ANDREA LEUCHS

Seit mehreren Jahren beschäftigt sich die Künstlerin damit, den Bildern in ihrem Kopf Worte an die Seite zu stellen, die sie dann schreibend zu ihren Exponaten formt. Auf vorher bearbeiteten Oberflächen aus Leinwand, Papier und verschiedenen Naturmaterialien schreibt sie – unzensiert – alles nieder, worüber sie nachdenkt. Sie verzichtet dabei auf kalligrafische Effekte und verwendet nur ihre Handschrift. Allerdings ohne Wort- und Zeilenabstände oder Satzzeichen einzufügen. So entstehen Arbeiten, die eigentlich „alles offenlegen und doch geheimnisvoll bleiben“, da sie für den Betrachter nicht dechriffierbar sind.

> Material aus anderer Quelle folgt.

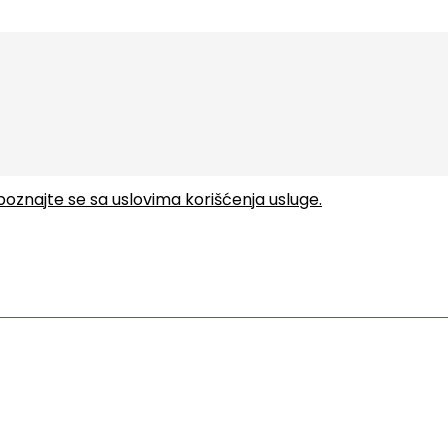
upoznajte se sa uslovima korišćenja usluge.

Die Eigenheiten des Schreibmaterials – wie zum Beispiel die zum Trocknen aufgehängten Teebeutel (s. Foto links), welche anschließend hauchdünn mit weißer Tusche beschrieben werden; Endprodukt ist das gerahmte Bild darunter – beeinflussen ihre Gedanken dabei ebenso wie ihre Erinnerungen und all das, was sie an sinnlichen Eindrücken im Augenblick des Schreibens umgibt. So entstehen Texte, in denen sich gerade Erlebtes und Biografisches, Reales und Ausgedachtes, Philosophisches und Poetisches zu einen Netz aus durchlebter und durchdachter Zeit verweben.
Ein immer gegenwärtiges Thema ist dabei die Langsamkeit. Mit der Schreibbewegung entschleunigt sich das Denken, so dass einzelne Worte bewusster wahrgenommen werden und ihrerseits wieder neue Gedankenketten auslösen können. Dass die Texte am Ende nicht mehr oder nur noch bruchstückhaft zu entziffern sind, ist beabsichtigt. Es ist zum einen Ausdruck der Abstraktheit und Privatheit der Gedanken. Zum anderen erlaubt es dem Betrachter, eigene Ideen und Assoziationen an einzelne, für ihn lesbare Worte zu knüpfen. Nur kurze Textauszüge, die der Künstlerin „aufhebenswert“ erscheinen, setzt sie in lesbarer Form wieder neben die Schriftobjekte.
Davon abgesehen genießt und kultiviert Andrea Leuchs den Widerspruch, in einer Zeit, in der Geschriebenes in der Regel kurz, gedruckt und informativ ist, in epischer Breite handschriftliche Nicht-Information zu produzieren. Sie empfindet ihre Arbeit als eine Art „stiller Revolution der Langsamkeit und der zweckfreien, nicht zielorientierten Vertiefung“, die sie dem allgemeinen Wert der Schnelligkeit und des rationellen Arbeitens als Kontrapunkt entgegensetzt.